Emissions regulations have had other effects as well. The engine now shuts down at the lights and Porsche has had to fit a seven-speed gearbox. In theory this is fine. You lope up the motorway at tickover, sipping fuel like a vicar sips sherry. But when you’re in seventh, doing 60 mph, you don’t get the twitching and fizzing you expect from a car of this type. It feels a bit puddingy.

Of course, when you get off the motorway and realize you’re running late and you need to make up some time, it’s not puddingy at all. It’s just delightful. That said, I would opt for the bigger-engined S model. The standard car I drove, while lovely, sometimes didn’t feel as fast as I’d been expecting.

Now normally when I’ve reviewed 911s in the past, I’d get to this point and say that while the car is jolly clever, it’s not for me. The rear-engined Porsche is like Greece and marzipan and Piers Morgan. Simply not my cup of tea.

But this one is different. Over the years, the engine has crept forward in the chassis so that it’s no longer slung behind the rear axle waiting to become a giant pendulum. It’s water-cooled, too, these days, which means the Volkswagen air-cooled clatter is gone.

Inside, the silly buttons that looked like half-sucked boiled sweets and felt about as cheap as an Albanian’s suit have been replaced with good, high-quality items. The driving position is better, the seats are wonderful and though the car is now bigger than ever, it’s still small compared with all its rivals. That’s a good thing.

Drawbacks? Two, as I see it. The boot’s at the front, which means you get dirty fingers every time you open it; and Porsche has never shaken off the City boy braces-and-Bollinger image it earned in the Eighties. Which means you are never, ever, let out of side turnings.

OK. Two and a half. The engine isn’t quite gutsy enough. But go for the S and that’s resolved. In spades. Just avoid the convertibles. Unless you enjoy looking a plonker.

I’m sure there is much that will disappoint the diehard 911 fan in the new effort. But there is so much to delight those of us who have never liked 911s. I could even see myself buying one. It’s a fab car. Really, really fab. And, all things considered, good value as well.

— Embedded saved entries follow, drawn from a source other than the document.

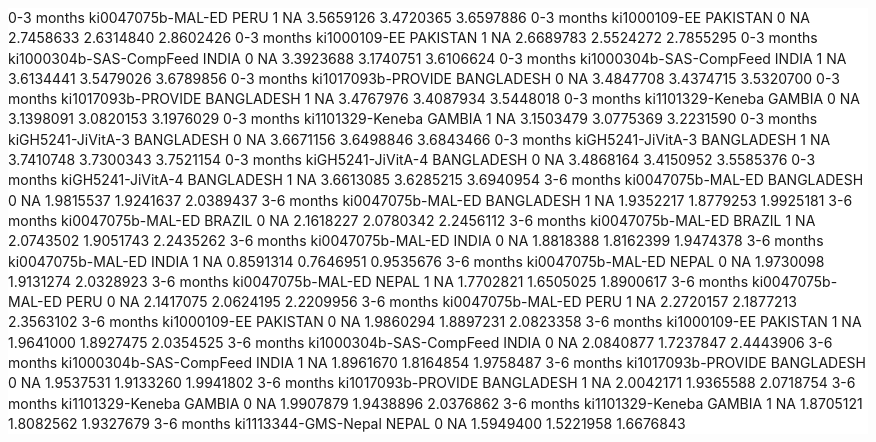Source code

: 0-3 months     ki0047075b-MAL-ED         PERU         1                    NA                3.5659126   3.4720365   3.6597886
0-3 months     ki1000109-EE              PAKISTAN     0                    NA                2.7458633   2.6314840   2.8602426
0-3 months     ki1000109-EE              PAKISTAN     1                    NA                2.6689783   2.5524272   2.7855295
0-3 months     ki1000304b-SAS-CompFeed   INDIA        0                    NA                3.3923688   3.1740751   3.6106624
0-3 months     ki1000304b-SAS-CompFeed   INDIA        1                    NA                3.6134441   3.5479026   3.6789856
0-3 months     ki1017093b-PROVIDE        BANGLADESH   0                    NA                3.4847708   3.4374715   3.5320700
0-3 months     ki1017093b-PROVIDE        BANGLADESH   1                    NA                3.4767976   3.4087934   3.5448018
0-3 months     ki1101329-Keneba          GAMBIA       0                    NA                3.1398091   3.0820153   3.1976029
0-3 months     ki1101329-Keneba          GAMBIA       1                    NA                3.1503479   3.0775369   3.2231590
0-3 months     kiGH5241-JiVitA-3         BANGLADESH   0                    NA                3.6671156   3.6498846   3.6843466
0-3 months     kiGH5241-JiVitA-3         BANGLADESH   1                    NA                3.7410748   3.7300343   3.7521154
0-3 months     kiGH5241-JiVitA-4         BANGLADESH   0                    NA                3.4868164   3.4150952   3.5585376
0-3 months     kiGH5241-JiVitA-4         BANGLADESH   1                    NA                3.6613085   3.6285215   3.6940954
3-6 months     ki0047075b-MAL-ED         BANGLADESH   0                    NA                1.9815537   1.9241637   2.0389437
3-6 months     ki0047075b-MAL-ED         BANGLADESH   1                    NA                1.9352217   1.8779253   1.9925181
3-6 months     ki0047075b-MAL-ED         BRAZIL       0                    NA                2.1618227   2.0780342   2.2456112
3-6 months     ki0047075b-MAL-ED         BRAZIL       1                    NA                2.0743502   1.9051743   2.2435262
3-6 months     ki0047075b-MAL-ED         INDIA        0                    NA                1.8818388   1.8162399   1.9474378
3-6 months     ki0047075b-MAL-ED         INDIA        1                    NA                0.8591314   0.7646951   0.9535676
3-6 months     ki0047075b-MAL-ED         NEPAL        0                    NA                1.9730098   1.9131274   2.0328923
3-6 months     ki0047075b-MAL-ED         NEPAL        1                    NA                1.7702821   1.6505025   1.8900617
3-6 months     ki0047075b-MAL-ED         PERU         0                    NA                2.1417075   2.0624195   2.2209956
3-6 months     ki0047075b-MAL-ED         PERU         1                    NA                2.2720157   2.1877213   2.3563102
3-6 months     ki1000109-EE              PAKISTAN     0                    NA                1.9860294   1.8897231   2.0823358
3-6 months     ki1000109-EE              PAKISTAN     1                    NA                1.9641000   1.8927475   2.0354525
3-6 months     ki1000304b-SAS-CompFeed   INDIA        0                    NA                2.0840877   1.7237847   2.4443906
3-6 months     ki1000304b-SAS-CompFeed   INDIA        1                    NA                1.8961670   1.8164854   1.9758487
3-6 months     ki1017093b-PROVIDE        BANGLADESH   0                    NA                1.9537531   1.9133260   1.9941802
3-6 months     ki1017093b-PROVIDE        BANGLADESH   1                    NA                2.0042171   1.9365588   2.0718754
3-6 months     ki1101329-Keneba          GAMBIA       0                    NA                1.9907879   1.9438896   2.0376862
3-6 months     ki1101329-Keneba          GAMBIA       1                    NA                1.8705121   1.8082562   1.9327679
3-6 months     ki1113344-GMS-Nepal       NEPAL        0                    NA                1.5949400   1.5221958   1.6676843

PS: Since finishing this piece, I’ve realized the Porsche actually gets no stars at all because it’s useless. Last Sunday the tyre went flat. There is no spare. And no depot carried anything that would fit.

Recently a friend of mind had a flat tyre in his 911 and it took
Porsche two weeks to find a replacement. Unless the manufacturer can address this, there is simply no point buying its cars. Because one day you will need, say, to take your mum to hospital and you will have to phone and cancel.